En l’espèce, les participants à l’entente qui, comme la requérante, étaient des entreprises verticalement intégrées, incorporaient, à l’extérieur de l’EEE, des LCD cartellisés dans des produits finis vendus dans l’EEE. Ainsi, le cas auquel la Commission était confrontée ne se prêtait pas à la transposition pure et simple de la jurisprudence issue de l’arrêt Europa Carton/Commission, précité. Par conséquent, la Commission était en droit d’adapter les enseignements de cette dernière aux circonstances de l’espèce, afin d’atteindre le but, visé par ladite jurisprudence, de ne pas privilégier les entreprises verticalement intégrées qui ont participé à une entente.

75

Sur la base de ce qui précède, il y a lieu de conclure que, par la comptabilisation des «ventes EEE directes par l’intermédiaire de produits transformés», la Commission n’a pas illégalement étendu sa compétence territoriale pour poursuivre les infractions aux règles de concurrence énoncées dans les traités.

Sur les prétendues discriminations découlant de la notion de «ventes EEE directes par l’intermédiaire de produits transformés»

76

La requérante soutient que le caractère illégal de la notion de «ventes EEE directes par l’intermédiaire de produits transformés» est démontré par le fait que l’emploi de celle-ci l’a exposée à un traitement défavorable et discriminatoire par rapport à d’autres participants à la même entente.

– Observations liminaires

77

Il convient de rappeler que le principe d’égalité de traitement constitue un principe général du droit de l’Union, consacré par les articles 20 et 21 de la charte des droits fondamentaux de l’Union européenne.

78

Il ressort d’une jurisprudence constante que ledit principe exige que des situations comparables ne soient pas traitées de manière différente et que des situations différentes ne soient pas traitées de manière égale, à moins qu’un tel traitement ne soit objectivement justifié (voir arrêt de la Cour du 14 septembre 2010, Akzo Nobel Chemicals et Akcros Chemicals/Commission e.a., C-550/07 P, Rec. p. I-8301, point 55, et la jurisprudence citée).

79

S’agissant de la détermination du montant de l’amende, le principe en cause s’oppose à ce que la Commission opère, par l’application de méthodes de calcul différentes, une discrimination entre les entreprises qui ont participé à un accord ou à une pratique concertée contraire à l’article 101, paragraphe 1, TFUE (voir arrêt de la Cour du 19 juillet 2012, Alliance One International et Standard Commercial Tobacco/Commission et Commission/Alliance One International e.a., C‑628/10 P et C‑14/11 P, point 58, et la jurisprudence citée).

80

En l’espèce, il y a lieu d’observer que la Commission a calculé l’amende à infliger à chacun des participants à l’entente sur la base des trois mêmes catégories de ventes rappelées au point 18 ci-dessus. Le fait que la catégorie des «ventes EEE directes par l’intermédiaire de produits transformés» n’était applicable qu’à certains de ces participants ne constitue pas une discrimination, dès lors que la Commission a apprécié l’applicabilité de cette catégorie à chacun des participants sur la base des mêmes critères objectifs. De manière analogue, le fait que l’absence de prise en compte des «ventes indirectes» puisse avoir bénéficié à certains participants de manière plus importante qu’à la requérante ne constitue pas non plus en soi une discrimination (voir, en ce sens, arrêt Alliance One International et Standard Commercial Tobacco/Commission et Commission/Alliance One International e.a., précité, points 135 et 138, et conclusions de l’avocat général Mme Kokott sous ledit arrêt, point 87).

::::::::

→ Consigne écrite: Selon le texte sur l'entente relative aux LCD, pourquoi le fait que la catégorie des «ventes EEE directes par l’intermédiaire de produits transformés» ne s'appliquait qu'à certains participants ne constitue-t-il pas une discrimination ? Répondez en une à trois phrases.

::::::::

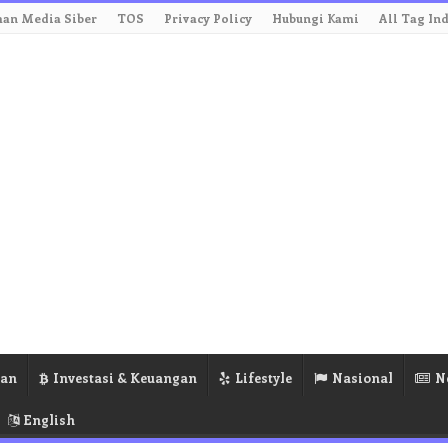
an Media Siber
TOS
Privacy Policy
Hubungi Kami
All Tag In
ran
Investasi & Keuangan
Lifestyle
Nasional
N
English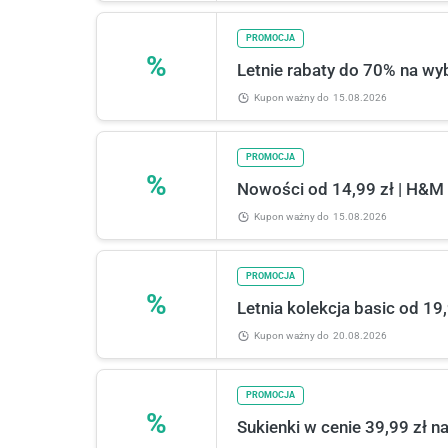
PROMOCJA
%
Letnie rabaty do 70% na wy
Kupon ważny
do
15.08.2026
PROMOCJA
%
Nowości od 14,99 zł | H&M
Kupon ważny
do
15.08.2026
PROMOCJA
%
Letnia kolekcja basic od 19
Kupon ważny
do
20.08.2026
PROMOCJA
%
Sukienki w cenie 39,99 zł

::::::::

→ Corrigé: Ce n'est pas une discrimination, car la Commission a apprécié l'applicabilité de cette catégorie à chacun des participants sur la base des mêmes critères objectifs. Elle a d'ailleurs calculé l'amende de chaque participant sur la base des trois mêmes catégories de ventes.